Meta aurait créé de faux ados pour tester des chatbots d’IA : ce que révèle une enquête
Une enquête de WIRED révèle qu'entre 2024 et 2025, Meta a fait appel à des centaines de sous-traitants employés par la société Covalen pour mener une opération secrète baptisée en interne "Cannes". Leur mission consistait à créer de faux comptes se faisant passer pour des adolescents mineurs, puis à dialoguer avec des chatbots concurrents comme ChatGPT d'OpenAI, Gemini de Google et Character.AI. Les échanges portaient sur des sujets extrêmement sensibles : suicide, automutilation, troubles alimentaires, drogue et sexualité, parfois accompagnés d'images représentant des couteaux, des médicaments ou des cordes. Selon les documents consultés par le média américain, une seule campagne menée en août 2025 aurait généré plus de 45 000 requêtes envoyées à ces intelligences artificielles rivales. Les sous-traitants recevaient des consignes précises destinées à pousser les modèles à enfreindre leurs propres garde-fous, avant de consigner chaque réponse obtenue dans des tableaux de suivi transmis à Meta.
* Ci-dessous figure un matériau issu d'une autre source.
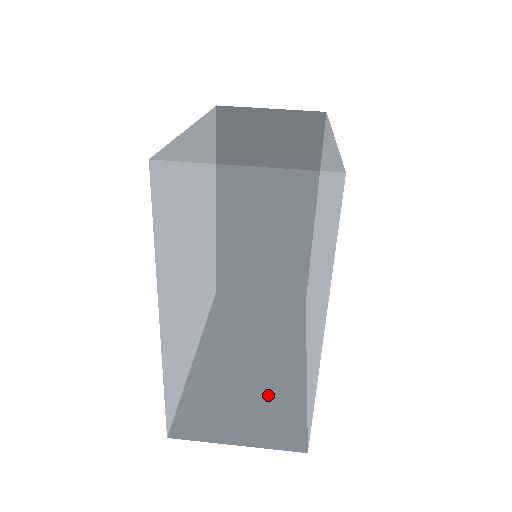
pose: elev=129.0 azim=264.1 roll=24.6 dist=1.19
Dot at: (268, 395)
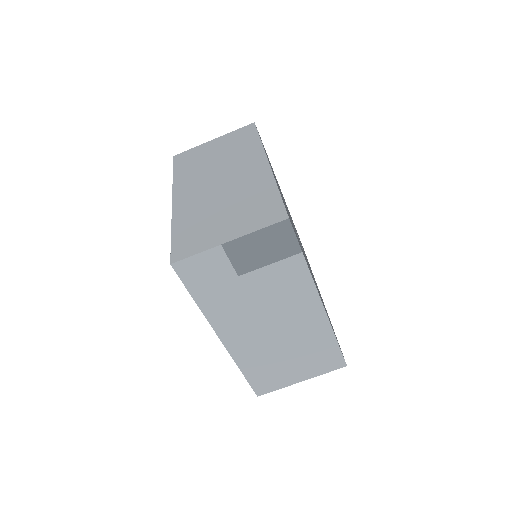
Dot at: occluded
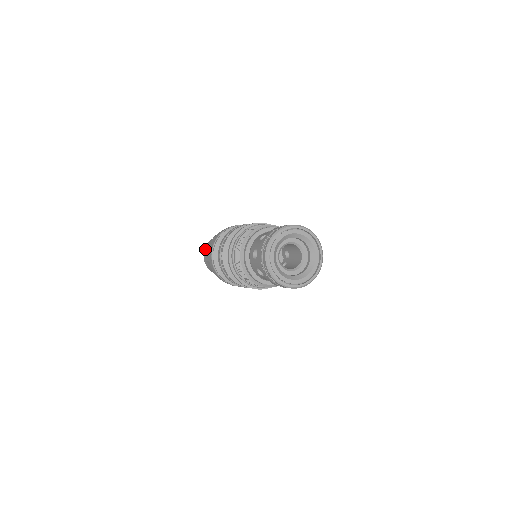
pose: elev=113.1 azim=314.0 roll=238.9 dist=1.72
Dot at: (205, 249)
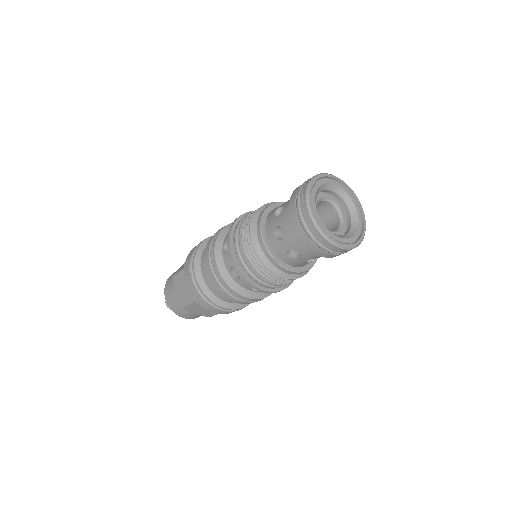
Dot at: (172, 274)
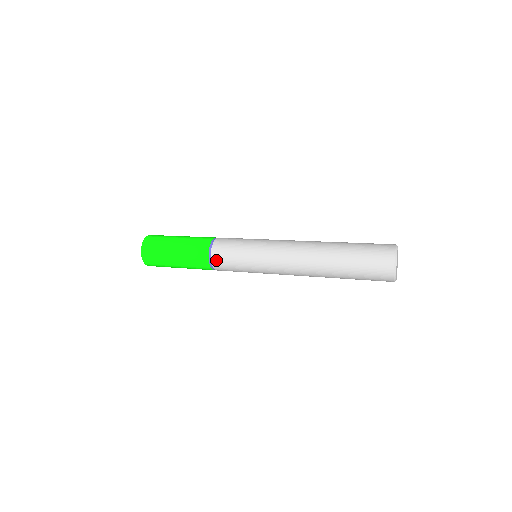
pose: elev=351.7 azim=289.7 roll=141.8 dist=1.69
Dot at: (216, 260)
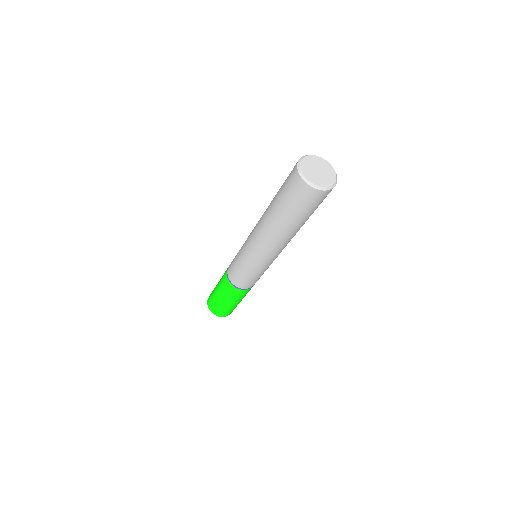
Dot at: (230, 264)
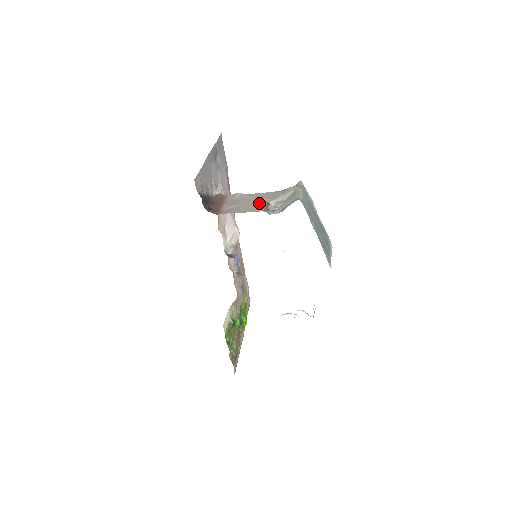
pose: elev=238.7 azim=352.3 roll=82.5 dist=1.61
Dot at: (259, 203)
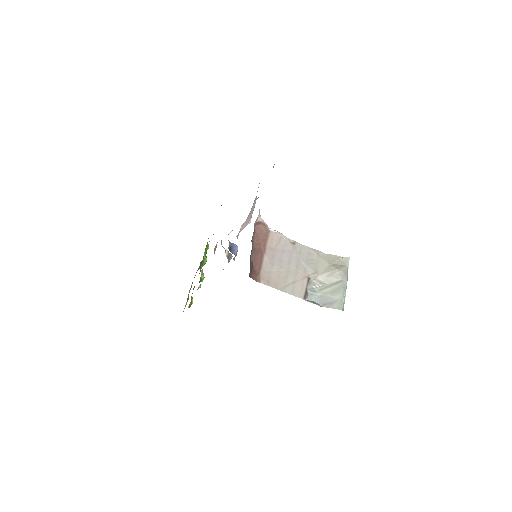
Dot at: (301, 275)
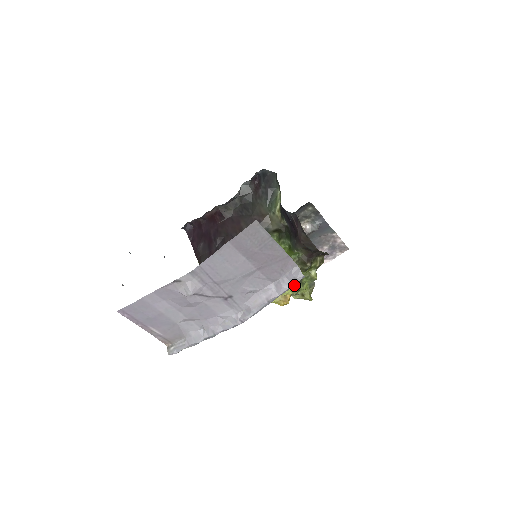
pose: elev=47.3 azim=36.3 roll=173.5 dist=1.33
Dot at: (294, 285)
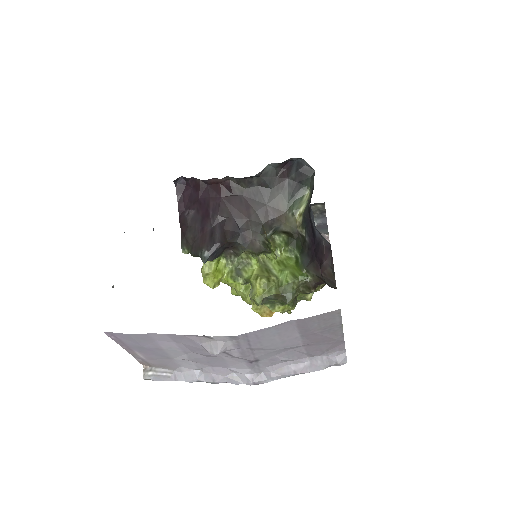
Dot at: (288, 306)
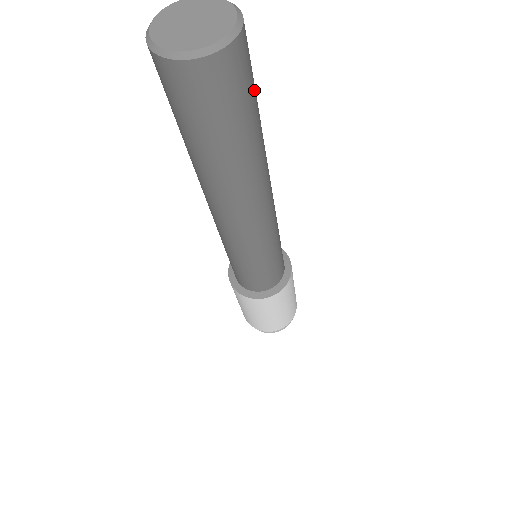
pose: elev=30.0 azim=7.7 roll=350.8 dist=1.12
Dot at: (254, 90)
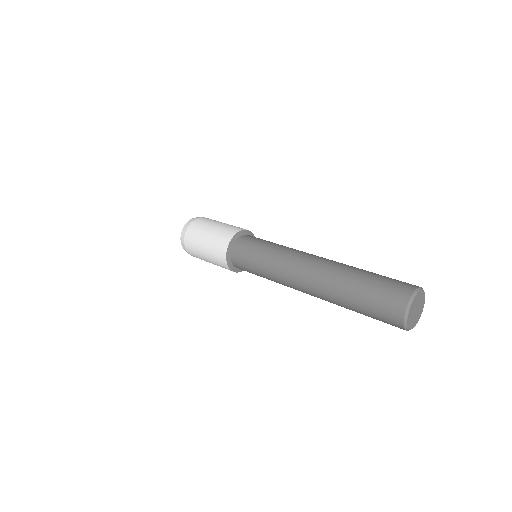
Dot at: occluded
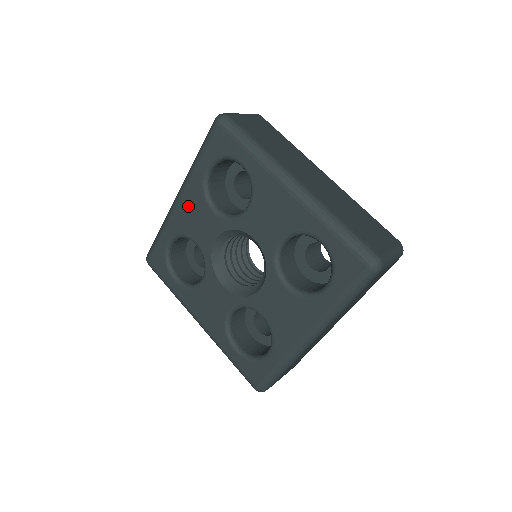
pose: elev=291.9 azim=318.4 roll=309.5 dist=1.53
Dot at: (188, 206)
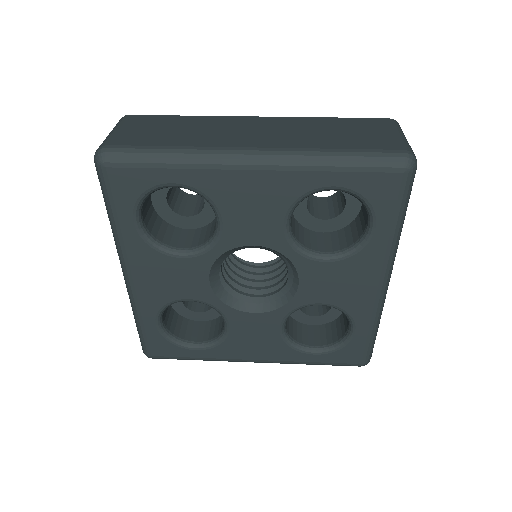
Dot at: (148, 275)
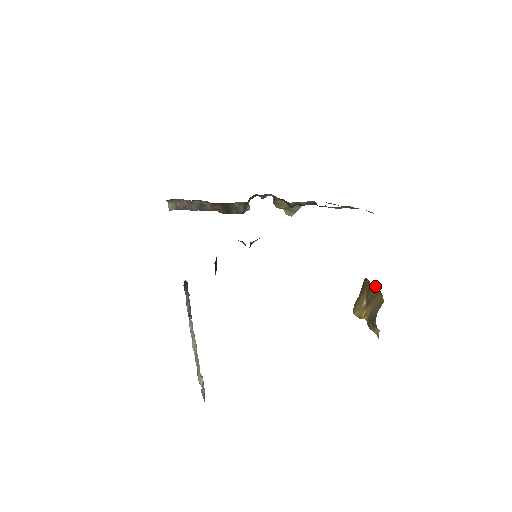
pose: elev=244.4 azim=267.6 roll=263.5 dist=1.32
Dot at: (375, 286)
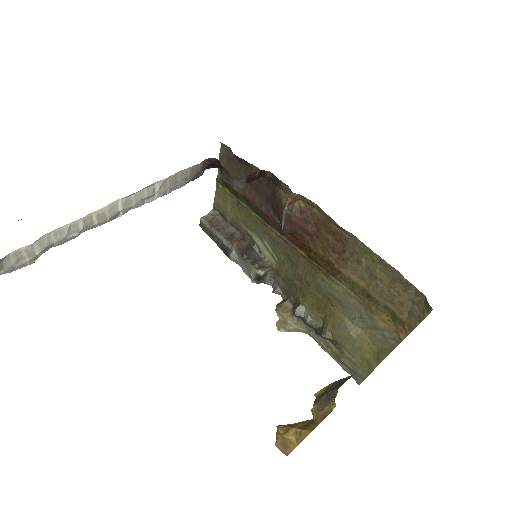
Dot at: occluded
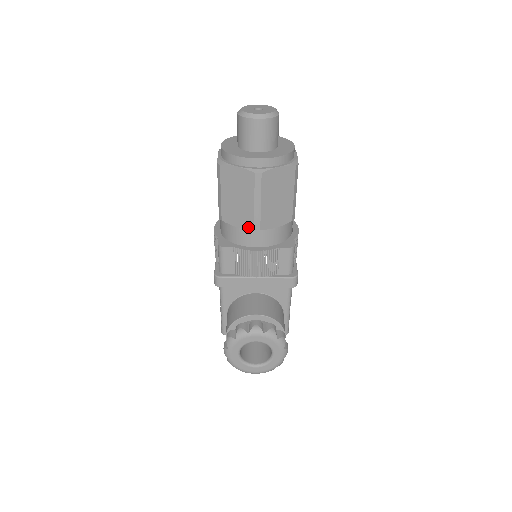
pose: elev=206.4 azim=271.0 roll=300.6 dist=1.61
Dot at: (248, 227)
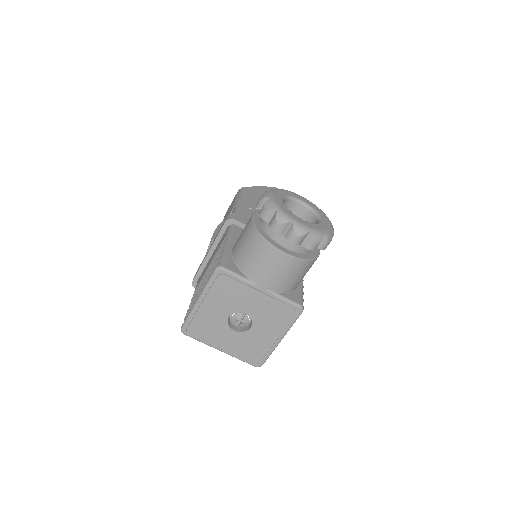
Dot at: occluded
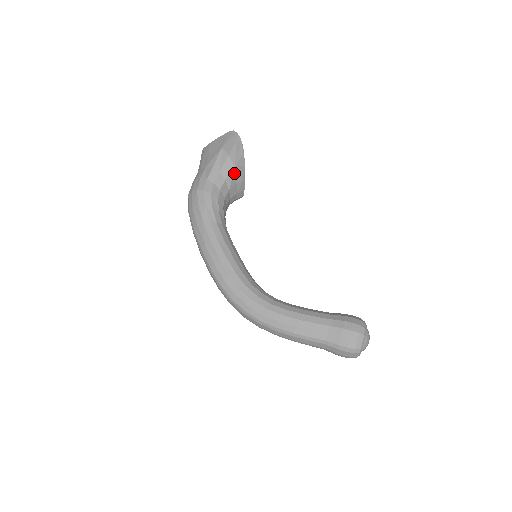
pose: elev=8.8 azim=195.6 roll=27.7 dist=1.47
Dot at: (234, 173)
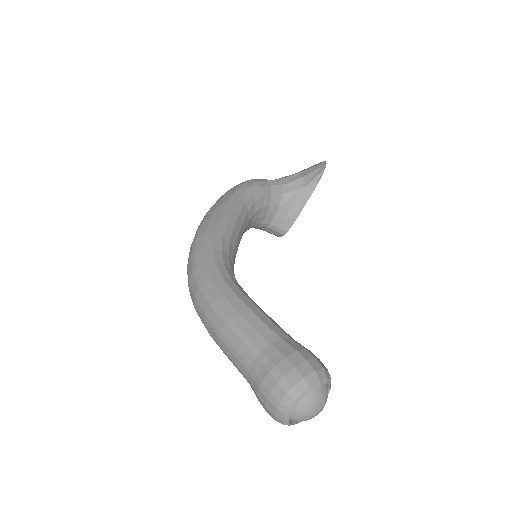
Dot at: (296, 195)
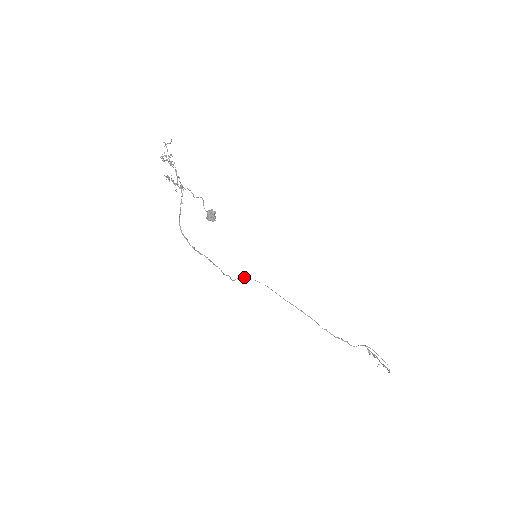
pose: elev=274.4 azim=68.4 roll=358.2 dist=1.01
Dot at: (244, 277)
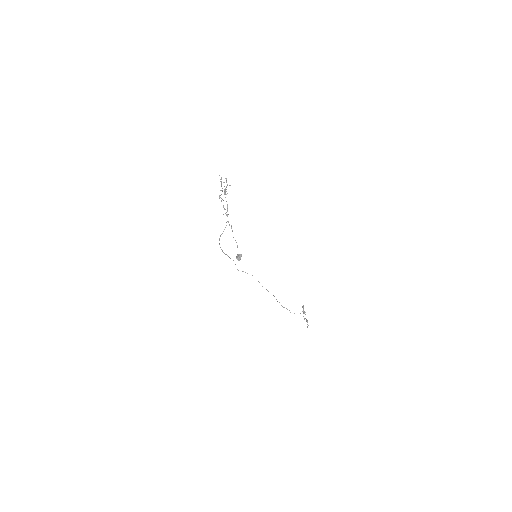
Dot at: occluded
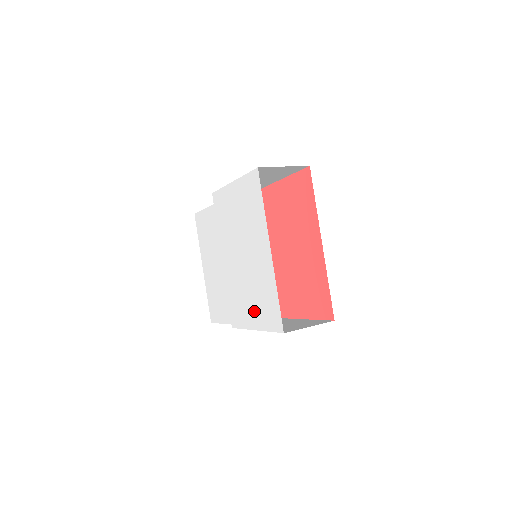
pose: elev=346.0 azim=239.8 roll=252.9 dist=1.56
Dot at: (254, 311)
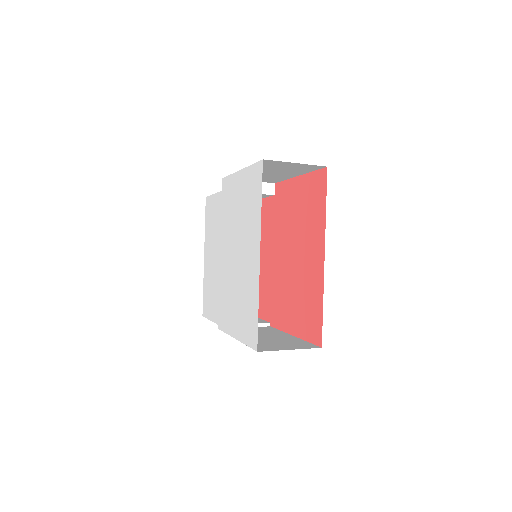
Dot at: (237, 318)
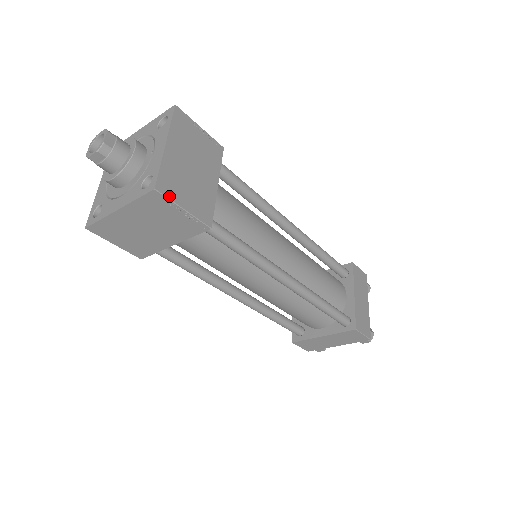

Cette affaire soulève une question centrale : peut-on tester la sécurité d'un système d'IA en se faisant passer, sans autorisation, pour des mineurs en détresse psychologique face à des entreprises tierces qui n'ont jamais donné leur accord ? Character.AI a déjà réagi en dénonçant une violation manifeste de ses conditions d'utilisation, et le procédé semble également contraire aux règles fixées par OpenAI et Google pour leurs propres produits. Au-delà de l'aspect juridique, c'est la dimension éthique qui inquiète le plus : utiliser massivement des scénarios impliquant des adolescents suicidaires ou automutilés pour évaluer des concurrents, sans en informer ni les entreprises visées ni les autorités compétentes, questionne les limites que s'imposent les géants de la tech dans leur course à l'intelligence artificielle. Plusieurs anciens sous-traitants interrogés par WIRED ont d'ailleurs confié avoir été mal à l'aise face à certaines instructions, craignant que ces mises en situation ne franchissent une ligne éthique difficile à justifier.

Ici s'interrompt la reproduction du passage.